» **AIM OF THE TASK**
Exactly as written, transcribe each line of the listing.

ENTRIES SUPPLIED section start

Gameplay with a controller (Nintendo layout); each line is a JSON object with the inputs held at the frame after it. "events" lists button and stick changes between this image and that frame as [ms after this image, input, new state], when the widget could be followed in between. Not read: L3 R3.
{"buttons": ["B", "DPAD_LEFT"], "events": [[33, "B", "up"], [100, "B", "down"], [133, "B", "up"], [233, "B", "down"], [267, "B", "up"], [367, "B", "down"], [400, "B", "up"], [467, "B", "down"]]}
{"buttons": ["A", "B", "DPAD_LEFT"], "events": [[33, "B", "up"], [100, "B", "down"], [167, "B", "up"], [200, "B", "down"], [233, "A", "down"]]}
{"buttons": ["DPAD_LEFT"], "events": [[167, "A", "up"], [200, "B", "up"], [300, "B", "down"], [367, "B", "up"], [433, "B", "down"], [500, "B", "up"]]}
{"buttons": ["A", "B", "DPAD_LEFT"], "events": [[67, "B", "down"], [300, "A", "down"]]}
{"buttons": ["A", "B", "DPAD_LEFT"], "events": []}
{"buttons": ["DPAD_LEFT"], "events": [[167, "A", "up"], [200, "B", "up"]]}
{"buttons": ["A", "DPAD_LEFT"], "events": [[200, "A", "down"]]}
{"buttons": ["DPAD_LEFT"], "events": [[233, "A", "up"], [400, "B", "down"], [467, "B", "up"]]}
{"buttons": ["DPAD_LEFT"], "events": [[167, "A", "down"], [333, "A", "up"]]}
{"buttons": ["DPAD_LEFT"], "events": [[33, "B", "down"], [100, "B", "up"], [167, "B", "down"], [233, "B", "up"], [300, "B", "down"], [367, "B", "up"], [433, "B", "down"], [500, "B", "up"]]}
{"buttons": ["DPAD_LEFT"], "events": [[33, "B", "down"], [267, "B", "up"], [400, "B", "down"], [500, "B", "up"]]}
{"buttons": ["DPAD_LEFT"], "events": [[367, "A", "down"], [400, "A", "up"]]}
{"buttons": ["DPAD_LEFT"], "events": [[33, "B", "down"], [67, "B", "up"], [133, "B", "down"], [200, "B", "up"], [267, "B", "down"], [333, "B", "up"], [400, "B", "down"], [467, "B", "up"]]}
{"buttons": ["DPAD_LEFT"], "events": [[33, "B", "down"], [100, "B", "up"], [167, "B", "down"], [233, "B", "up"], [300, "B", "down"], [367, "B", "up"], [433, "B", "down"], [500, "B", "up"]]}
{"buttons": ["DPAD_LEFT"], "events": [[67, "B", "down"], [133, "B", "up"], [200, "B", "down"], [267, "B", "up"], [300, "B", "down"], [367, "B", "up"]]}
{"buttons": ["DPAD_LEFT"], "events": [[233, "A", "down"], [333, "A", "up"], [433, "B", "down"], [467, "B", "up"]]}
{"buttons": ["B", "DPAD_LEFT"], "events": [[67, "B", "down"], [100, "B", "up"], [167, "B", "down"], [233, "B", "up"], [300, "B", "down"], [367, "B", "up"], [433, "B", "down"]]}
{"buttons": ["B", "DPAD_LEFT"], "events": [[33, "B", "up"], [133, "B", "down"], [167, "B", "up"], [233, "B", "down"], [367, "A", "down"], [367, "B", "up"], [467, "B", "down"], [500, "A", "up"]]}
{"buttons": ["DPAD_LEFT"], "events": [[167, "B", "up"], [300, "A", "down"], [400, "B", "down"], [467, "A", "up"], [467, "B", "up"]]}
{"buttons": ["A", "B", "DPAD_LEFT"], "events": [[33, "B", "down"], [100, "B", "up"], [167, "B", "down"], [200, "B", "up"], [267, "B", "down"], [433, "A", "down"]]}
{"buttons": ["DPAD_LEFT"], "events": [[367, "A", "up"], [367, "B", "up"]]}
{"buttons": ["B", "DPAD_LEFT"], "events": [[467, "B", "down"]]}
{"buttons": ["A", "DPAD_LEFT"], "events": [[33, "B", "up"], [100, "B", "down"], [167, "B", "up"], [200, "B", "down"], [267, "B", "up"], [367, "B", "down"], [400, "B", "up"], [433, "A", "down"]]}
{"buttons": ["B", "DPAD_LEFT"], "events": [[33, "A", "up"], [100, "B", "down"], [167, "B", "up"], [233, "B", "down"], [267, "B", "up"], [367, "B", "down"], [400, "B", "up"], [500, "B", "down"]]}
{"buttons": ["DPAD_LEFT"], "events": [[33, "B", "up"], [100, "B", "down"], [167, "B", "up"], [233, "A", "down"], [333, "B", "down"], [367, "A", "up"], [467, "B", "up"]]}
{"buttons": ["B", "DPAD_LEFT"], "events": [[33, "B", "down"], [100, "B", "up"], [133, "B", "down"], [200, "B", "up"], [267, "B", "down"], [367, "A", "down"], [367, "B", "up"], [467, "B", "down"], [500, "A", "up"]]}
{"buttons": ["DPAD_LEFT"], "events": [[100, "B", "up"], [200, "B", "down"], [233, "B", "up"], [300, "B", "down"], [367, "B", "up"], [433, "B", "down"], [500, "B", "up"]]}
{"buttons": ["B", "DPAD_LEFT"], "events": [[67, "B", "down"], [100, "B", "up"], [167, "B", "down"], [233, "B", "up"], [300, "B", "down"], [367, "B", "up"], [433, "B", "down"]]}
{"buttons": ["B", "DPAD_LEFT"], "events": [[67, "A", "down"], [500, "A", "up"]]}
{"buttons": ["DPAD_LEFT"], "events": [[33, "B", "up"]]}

ENTRIES SUPPLIED section end

» **TASK RESPONSE**
Gameplay with a controller (Nintendo layout); each line is a JSON object with the inputs held at the frame after it. "events" lists button and stick changes between this image and that frame as [ms after this image, input, new state], when the widget could be followed in between. Not read: L3 R3.
{"buttons": ["B", "DPAD_LEFT"], "events": [[33, "B", "up"], [100, "B", "down"], [133, "B", "up"], [233, "B", "down"], [267, "B", "up"], [367, "B", "down"], [400, "B", "up"], [467, "B", "down"]]}
{"buttons": ["A", "B", "DPAD_LEFT"], "events": [[33, "B", "up"], [100, "B", "down"], [167, "B", "up"], [200, "B", "down"], [233, "A", "down"]]}
{"buttons": ["DPAD_LEFT"], "events": [[167, "A", "up"], [200, "B", "up"], [300, "B", "down"], [367, "B", "up"], [433, "B", "down"], [500, "B", "up"]]}
{"buttons": ["A", "B", "DPAD_LEFT"], "events": [[67, "B", "down"], [300, "A", "down"]]}
{"buttons": ["A", "B", "DPAD_LEFT"], "events": []}
{"buttons": ["DPAD_LEFT"], "events": [[167, "A", "up"], [200, "B", "up"]]}
{"buttons": ["A", "DPAD_LEFT"], "events": [[200, "A", "down"]]}
{"buttons": ["DPAD_LEFT"], "events": [[233, "A", "up"], [400, "B", "down"], [467, "B", "up"]]}
{"buttons": ["DPAD_LEFT"], "events": [[167, "A", "down"], [333, "A", "up"]]}
{"buttons": ["DPAD_LEFT"], "events": [[33, "B", "down"], [100, "B", "up"], [167, "B", "down"], [233, "B", "up"], [300, "B", "down"], [367, "B", "up"], [433, "B", "down"], [500, "B", "up"]]}
{"buttons": ["DPAD_LEFT"], "events": [[33, "B", "down"], [267, "B", "up"], [400, "B", "down"], [500, "B", "up"]]}
{"buttons": ["DPAD_LEFT"], "events": [[367, "A", "down"], [400, "A", "up"]]}
{"buttons": ["DPAD_LEFT"], "events": [[33, "B", "down"], [67, "B", "up"], [133, "B", "down"], [200, "B", "up"], [267, "B", "down"], [333, "B", "up"], [400, "B", "down"], [467, "B", "up"]]}
{"buttons": ["DPAD_LEFT"], "events": [[33, "B", "down"], [100, "B", "up"], [167, "B", "down"], [233, "B", "up"], [300, "B", "down"], [367, "B", "up"], [433, "B", "down"], [500, "B", "up"]]}
{"buttons": ["DPAD_LEFT"], "events": [[67, "B", "down"], [133, "B", "up"], [200, "B", "down"], [267, "B", "up"], [300, "B", "down"], [367, "B", "up"]]}
{"buttons": ["DPAD_LEFT"], "events": [[233, "A", "down"], [333, "A", "up"], [433, "B", "down"], [467, "B", "up"]]}
{"buttons": ["B", "DPAD_LEFT"], "events": [[67, "B", "down"], [100, "B", "up"], [167, "B", "down"], [233, "B", "up"], [300, "B", "down"], [367, "B", "up"], [433, "B", "down"]]}
{"buttons": ["B", "DPAD_LEFT"], "events": [[33, "B", "up"], [133, "B", "down"], [167, "B", "up"], [233, "B", "down"], [367, "A", "down"], [367, "B", "up"], [467, "B", "down"], [500, "A", "up"]]}
{"buttons": ["DPAD_LEFT"], "events": [[167, "B", "up"], [300, "A", "down"], [400, "B", "down"], [467, "A", "up"], [467, "B", "up"]]}
{"buttons": ["A", "B", "DPAD_LEFT"], "events": [[33, "B", "down"], [100, "B", "up"], [167, "B", "down"], [200, "B", "up"], [267, "B", "down"], [433, "A", "down"]]}
{"buttons": ["DPAD_LEFT"], "events": [[367, "A", "up"], [367, "B", "up"]]}
{"buttons": ["B", "DPAD_LEFT"], "events": [[467, "B", "down"]]}
{"buttons": ["A", "DPAD_LEFT"], "events": [[33, "B", "up"], [100, "B", "down"], [167, "B", "up"], [200, "B", "down"], [267, "B", "up"], [367, "B", "down"], [400, "B", "up"], [433, "A", "down"]]}
{"buttons": ["B", "DPAD_LEFT"], "events": [[33, "A", "up"], [100, "B", "down"], [167, "B", "up"], [233, "B", "down"], [267, "B", "up"], [367, "B", "down"], [400, "B", "up"], [500, "B", "down"]]}
{"buttons": ["DPAD_LEFT"], "events": [[33, "B", "up"], [100, "B", "down"], [167, "B", "up"], [233, "A", "down"], [333, "B", "down"], [367, "A", "up"], [467, "B", "up"]]}
{"buttons": ["B", "DPAD_LEFT"], "events": [[33, "B", "down"], [100, "B", "up"], [133, "B", "down"], [200, "B", "up"], [267, "B", "down"], [367, "A", "down"], [367, "B", "up"], [467, "B", "down"], [500, "A", "up"]]}
{"buttons": ["DPAD_LEFT"], "events": [[100, "B", "up"], [200, "B", "down"], [233, "B", "up"], [300, "B", "down"], [367, "B", "up"], [433, "B", "down"], [500, "B", "up"]]}
{"buttons": ["B", "DPAD_LEFT"], "events": [[67, "B", "down"], [100, "B", "up"], [167, "B", "down"], [233, "B", "up"], [300, "B", "down"], [367, "B", "up"], [433, "B", "down"]]}
{"buttons": ["B", "DPAD_LEFT"], "events": [[67, "A", "down"], [500, "A", "up"]]}
{"buttons": ["DPAD_LEFT"], "events": [[33, "B", "up"]]}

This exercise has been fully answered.